Material for this exercise:
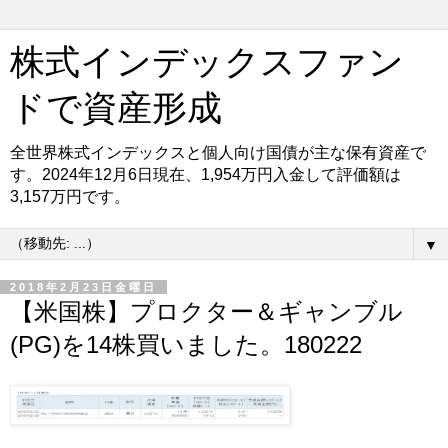
株式インデックスファン
ドで資産形成
全世界株式インデックスと個人向け国債が主な保有資産で
す。2024年12月6日現在、1,954万円入金して評価額は
3,157万円です。
▼
2018年2月23日金曜日
【米国株】プロクター＆ギャンブル
(PG)を14株買いました。180222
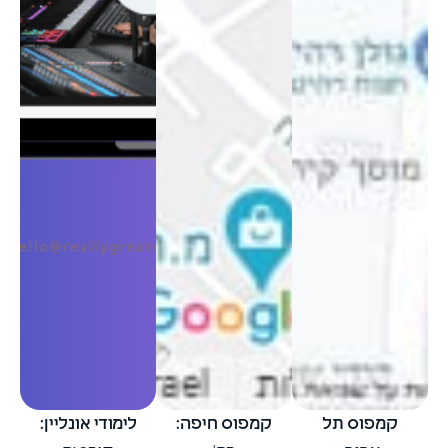
קמפוס תל
קמפוס חיפה:
לימודי אונליין:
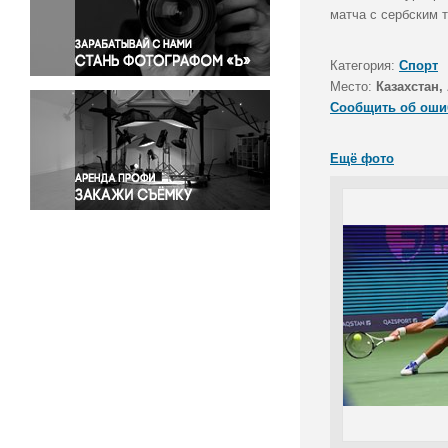
Правосудие
матча с сербским 
Происшествия и конфликты
Религия
Категория:
Спорт
Место:
Казахстан,
Светская жизнь
Сообщить об оши
Спорт
Экология
Ещё фото
Экономика и бизнес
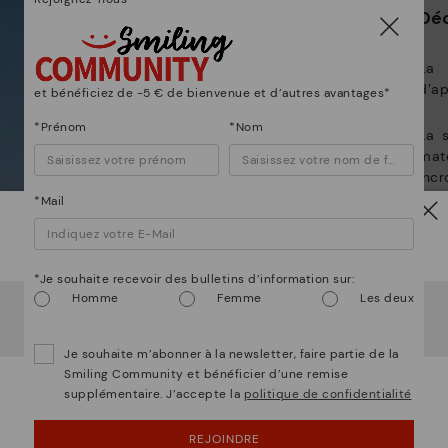
Déc
*L
gr
La 
ne
d’a
et bénéficiez de -5 € de bienvenue et d’autres avantages*
*Prénom
*Nom
La 
mat
incr
et l
*Mail
Attention !
*Je souhaite recevoir des bulletins d’information sur:
Homme
Femme
Les deux
Il semble que vous êtes en
États-Unis
et vous allez
accéder au site Web de
Luxembourg
.
Voulez-vous aller sur le site Web de
États-Unis
?
Je souhaite m’abonner à la newsletter, faire partie de la
Smiling Community et bénéficier d’une remise
supplémentaire. J’accepte la
politique de confidentialité
OUPS... JE ME SUIS TROMPÉ, JE VEUX RESTER
EN ÉTATS-UNIS
REJOINDRE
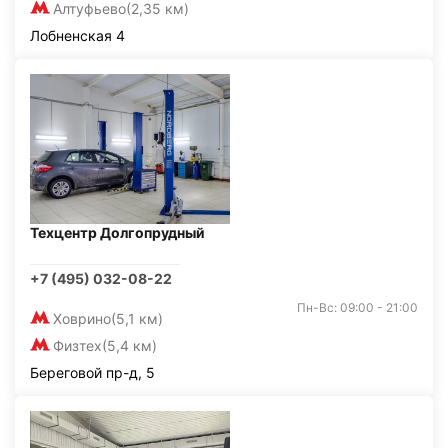
Алтуфьево
(2,35 км)
Лобненская 4
Техцентр Долгопрудный
+7 (495) 032-08-22
Пн-Вс: 09:00 - 21:00
Ховрино
(5,1 км)
Физтех
(5,4 км)
Береговой пр-д, 5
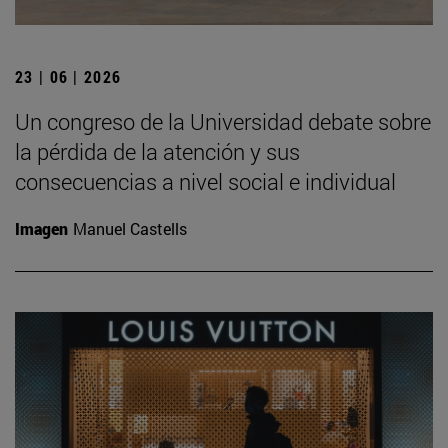
23 | 06 | 2026
Un congreso de la Universidad debate sobre
la pérdida de la atención y sus
consecuencias a nivel social e individual
Imagen
Manuel Castells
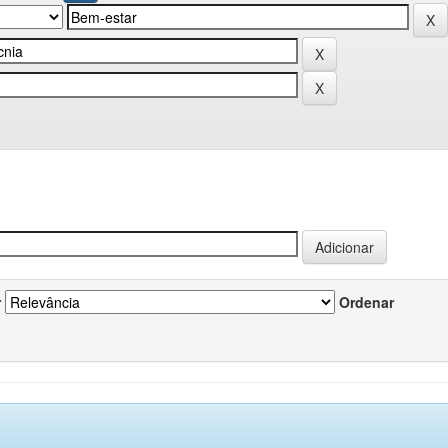
r
Ordenar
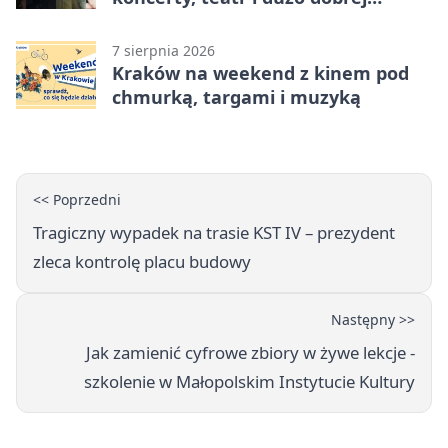
energii
7 sierpnia 2026
Kraków na weekend z kinem pod
chmurką, targami i muzyką
<< Poprzedni
Tragiczny wypadek na trasie KST IV – prezydent
zleca kontrolę placu budowy
Następny >>
Jak zamienić cyfrowe zbiory w żywe lekcje -
szkolenie w Małopolskim Instytucie Kultury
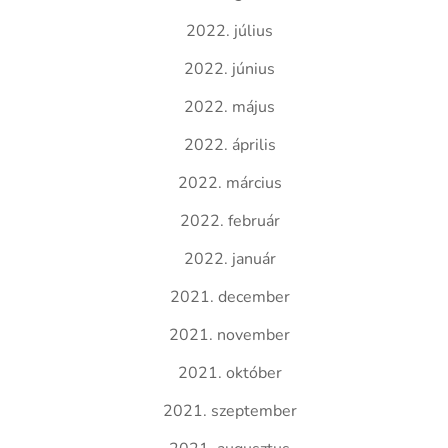
2022. július
2022. június
2022. május
2022. április
2022. március
2022. február
2022. január
2021. december
2021. november
2021. október
2021. szeptember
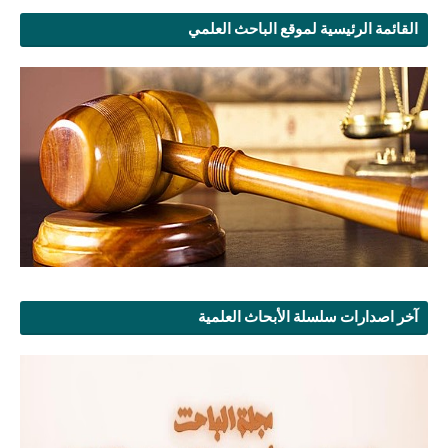
القائمة الرئيسية لموقع الباحث العلمي
آخر اصدارات سلسلة الأبحاث العلمية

Your goal: Using the listing, copy every line where the word "souhaite" shows up.

Solution:
*Je souhaite recevoir des bulletins d’information sur:
Je souhaite m’abonner à la newsletter, faire partie de la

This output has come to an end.